SAMPLE	PERCENT REDUCTION
Untreated	16.0
One drop of acid	14.0
Two drops of acid	99.8
Three drops of acid	99.9

Example II

[0026] The procedure of Example I was repeated except that the samples used were not fluorochemically treated nylon but samples of undyed Nylon 6 and Nylon 6/6. Sulfuric acid was used and three drops of acid were added to five hundred milliliters of tap water in each instance and the sample acid boiled. The data from such tests are set forth in Table II and it will be apparent that without the fluorochemical fiber treatment of the fiber of Example I, no substantial reduction can be obtained.

TABLE II

SAMPLE	PERCENT REDUCTION
Untreated Nylon 6/6	8.0
Boiled Nylon 6/6	8.0
Untreated Nylon 6	10.0
Boiled Nylon 6	10.0

Example III

[0027] Example II was repeated except that two fluoro­chemically treated fibers were employed, one fiber being the fiber used in Example I and the second fiber being ANTRON®, a Nylon 6/6 fluorochemically treated fiber manufactured by Du Pont de Nemours, E.I. & Company, Wilmington, Delaware and a trademark of that company. Three drops of sulfuric acid in five hundred milliliters of tap water was again used for boiling the fibers and the data for the treated and untreated samples are set forth in Table III.

TABLE III

SAMPLE	PERCENT REDUCTION
Untreated ANTRON®	14.0
Boiled ANTRON®	97.0
Untreated ANSO® IV	42.0
Boiled ANSO® IV	98.0

[0028] The foregoing examples, tests and Tables, show the efficacy of the treatment method of the present invention and illustrate the antimicrobially active surface produced on substrates of fluorochemically treated fibers. Such substrates may be modified in accordance with the present invention during the fiber manufacture or at anytime during subsequent treatment of the textile.

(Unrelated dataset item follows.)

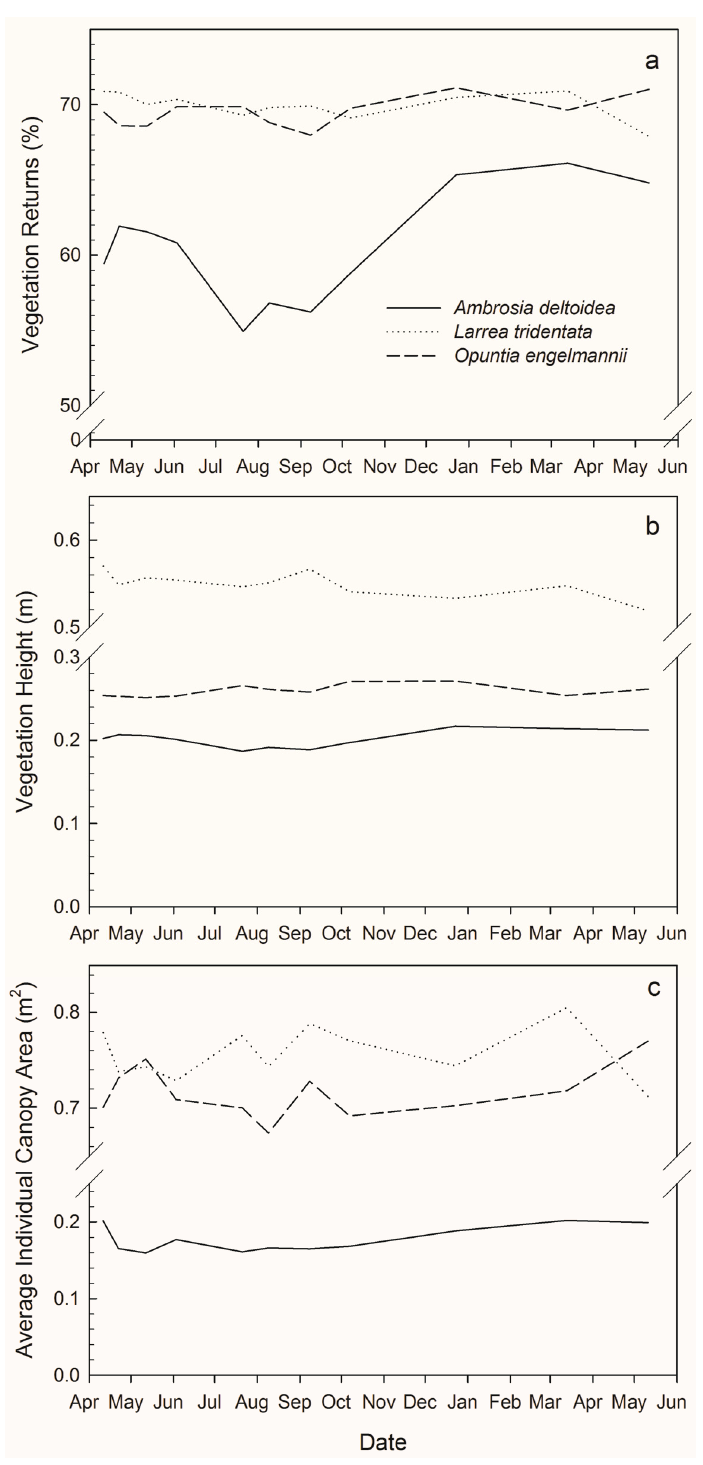
Figure 5. Time series of ( a ) percentage of LiDAR returns classified as vegetation; ( b ) vegetation height; ( c ) canopy area, for individual plant canopies aggregated by species for the three predominant species at the study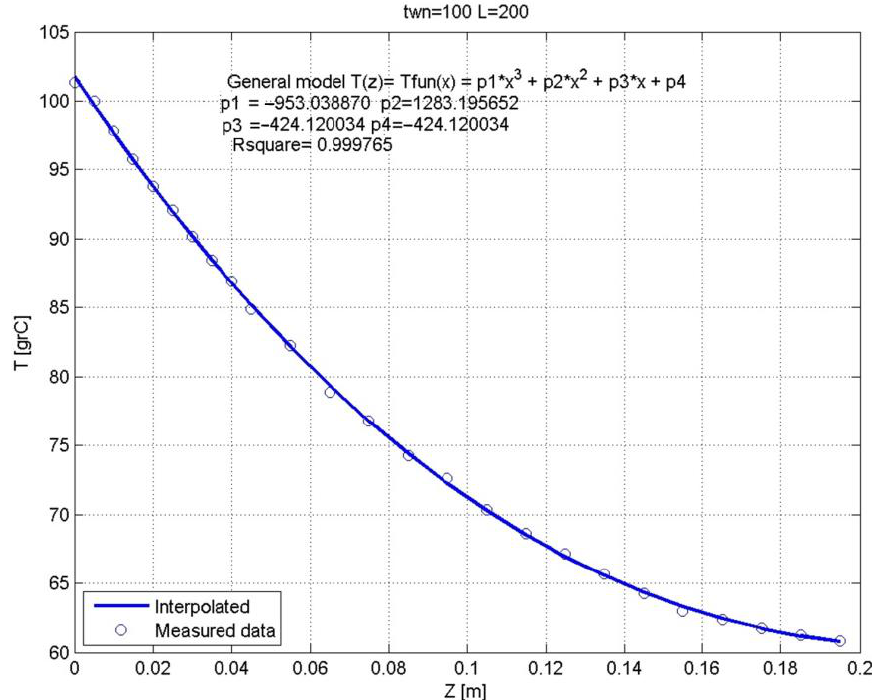
Figure 7. The third-degree polynomial approach of the experimentally measured data for t O , n = 100 ◦ C ; α g = 90 ◦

[0029] It will be apparent from the foregoing that many other variations and modifications may be made in the structures, compounds, compositions and methods described herein without departing substantially from the essential concepts of the present invention. Accordingly, it should be clearly understood that the forms of the invention described herein are exemplary only and are not intended as limitations on the scope of the present invention.

Claims

1. The method of inhibiting the proliferation of potentially destructive microorganisms on a substrate that has been treated with a fluorochemical comprising exposing the fluorochemically treated substrate to a compound selected from the group consisting of inorganic acids and organic acids.

2. The method of rendering a fluorochemically treated surface of a substrate antimicrobially active comprising exposing the surface of the fluorochemically treated substrate to a compound selected from the group consisting of inorganic acids and organic acids.

3. A fluorochemically treated acid boiled plastic substrate.

4. A material for inhibiting the proliferation of potentially destructive microorganisms on a surface thereof comprising a fluorochemically treated substrate which has been exposed to a compound selected from the group consisting of inorganic acids and organic acids.

5. The method of inhibiting the proliferation of potentially destructive microorganisms on a substrate comprising treating the substrate with a fluorochemical, exposing the fluorochemically treated substrate to a compound selected from the group consisting of inorganic acids and organic acids and contacting the microorganisms therewith.